One benefit of the third stream that the open fan shares with its military engine counterpart is additional cooling. As part of RISE, CFM is studying incorporating in the engine a hybrid--electric system, which is undergoing tests using a modified GE Aerospace Passport engine..
“It is an extremely effective heat sink,” Hegeman notes. “You recover the thrust out of the heat that you dump into the third stream. Everything in this architecture is driving toward efficiency, so when we add hybrid electric into that, you need to manage the heat loads that come with that. This means instead of just wasting the heat, you are recovering thrust out of it by having heat exchangers in that third stream.”
CFM’s acknowledgment of the adaptive design feature comes as it begins key dust ingestion tests on the new high-pressure turbine blades and nozzles at the center of the future small-core design. Tests are being conducted with a specially adapted GE Aerospace F110 military engine at a company site at Edwards AFB, California.
The evaluation targets improved durability in harsh operating environments and involves injecting a bespoke mix of sand and other particles developed by GE into the inlet. Building on similar durability tests developed for other CFM and GE commercial engines—including the Leap-1, GEnx-1B and GE9X—the ingestion work evaluates the interaction of molten particles of a calcium-magnesium-alumino-silicate (CMAS) mix with the thermal barrier coatings (TBC) that protect the turbine blades and nozzles.

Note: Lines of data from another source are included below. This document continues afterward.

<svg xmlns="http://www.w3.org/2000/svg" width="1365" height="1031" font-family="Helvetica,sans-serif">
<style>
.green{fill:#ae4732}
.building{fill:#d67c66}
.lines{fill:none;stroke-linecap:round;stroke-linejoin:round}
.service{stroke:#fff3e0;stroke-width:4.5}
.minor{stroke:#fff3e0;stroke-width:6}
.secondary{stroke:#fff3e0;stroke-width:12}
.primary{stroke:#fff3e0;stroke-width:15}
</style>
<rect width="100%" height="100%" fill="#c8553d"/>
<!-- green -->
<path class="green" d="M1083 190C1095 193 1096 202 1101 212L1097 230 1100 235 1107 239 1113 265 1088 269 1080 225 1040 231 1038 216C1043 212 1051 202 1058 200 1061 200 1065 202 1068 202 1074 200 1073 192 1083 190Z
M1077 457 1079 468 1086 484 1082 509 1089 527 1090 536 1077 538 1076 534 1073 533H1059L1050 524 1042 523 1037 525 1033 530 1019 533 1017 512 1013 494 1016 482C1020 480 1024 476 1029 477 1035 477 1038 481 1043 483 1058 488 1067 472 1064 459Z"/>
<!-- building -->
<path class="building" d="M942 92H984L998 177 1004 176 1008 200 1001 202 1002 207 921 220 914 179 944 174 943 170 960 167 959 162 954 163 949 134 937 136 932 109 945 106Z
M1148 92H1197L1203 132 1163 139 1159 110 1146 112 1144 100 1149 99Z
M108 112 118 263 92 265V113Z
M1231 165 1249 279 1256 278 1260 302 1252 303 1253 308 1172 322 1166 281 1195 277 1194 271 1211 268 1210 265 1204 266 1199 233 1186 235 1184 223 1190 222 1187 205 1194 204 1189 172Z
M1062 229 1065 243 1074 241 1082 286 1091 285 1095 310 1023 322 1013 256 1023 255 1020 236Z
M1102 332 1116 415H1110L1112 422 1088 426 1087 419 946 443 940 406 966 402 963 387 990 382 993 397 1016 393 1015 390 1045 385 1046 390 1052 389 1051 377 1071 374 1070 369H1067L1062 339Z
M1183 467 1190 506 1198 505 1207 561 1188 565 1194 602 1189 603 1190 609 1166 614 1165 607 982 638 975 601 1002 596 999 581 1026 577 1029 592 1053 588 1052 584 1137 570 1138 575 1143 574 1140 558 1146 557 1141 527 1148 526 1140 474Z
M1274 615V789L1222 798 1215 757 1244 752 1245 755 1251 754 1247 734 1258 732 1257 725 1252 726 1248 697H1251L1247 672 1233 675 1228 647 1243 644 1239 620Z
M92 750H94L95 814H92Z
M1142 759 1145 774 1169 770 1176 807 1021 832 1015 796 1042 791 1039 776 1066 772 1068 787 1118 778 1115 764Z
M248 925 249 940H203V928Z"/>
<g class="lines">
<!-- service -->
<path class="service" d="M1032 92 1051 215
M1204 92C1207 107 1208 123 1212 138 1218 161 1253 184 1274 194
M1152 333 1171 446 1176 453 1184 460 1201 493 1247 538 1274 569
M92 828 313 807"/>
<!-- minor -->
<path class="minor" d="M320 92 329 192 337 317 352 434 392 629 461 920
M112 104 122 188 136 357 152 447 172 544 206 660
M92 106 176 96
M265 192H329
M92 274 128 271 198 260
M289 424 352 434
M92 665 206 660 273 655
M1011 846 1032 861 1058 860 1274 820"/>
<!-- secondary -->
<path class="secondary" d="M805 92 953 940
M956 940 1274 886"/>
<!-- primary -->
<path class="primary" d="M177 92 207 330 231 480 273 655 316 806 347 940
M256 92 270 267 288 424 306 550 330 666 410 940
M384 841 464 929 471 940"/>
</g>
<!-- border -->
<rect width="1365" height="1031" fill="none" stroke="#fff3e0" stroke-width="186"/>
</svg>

TBC are key to enabling the engine to operate at temperatures up to 1,200C (2,200F). CMAS issues can degrade coating performance, leading to blade erosion and—in the worst cases—component failure.
The dust tests follow more than 3,000 endurance cycles on the high-pressure turbine completed this year, as well as an earlier series of tests to validate thermal, mechanical and system performance. Endurance tests of the turbine and nozzle components included simulated high-thrust takeoff and climb to see how parts would withstand flight conditions. CFM has conducted more than 350 tests to date under the RISE initiative.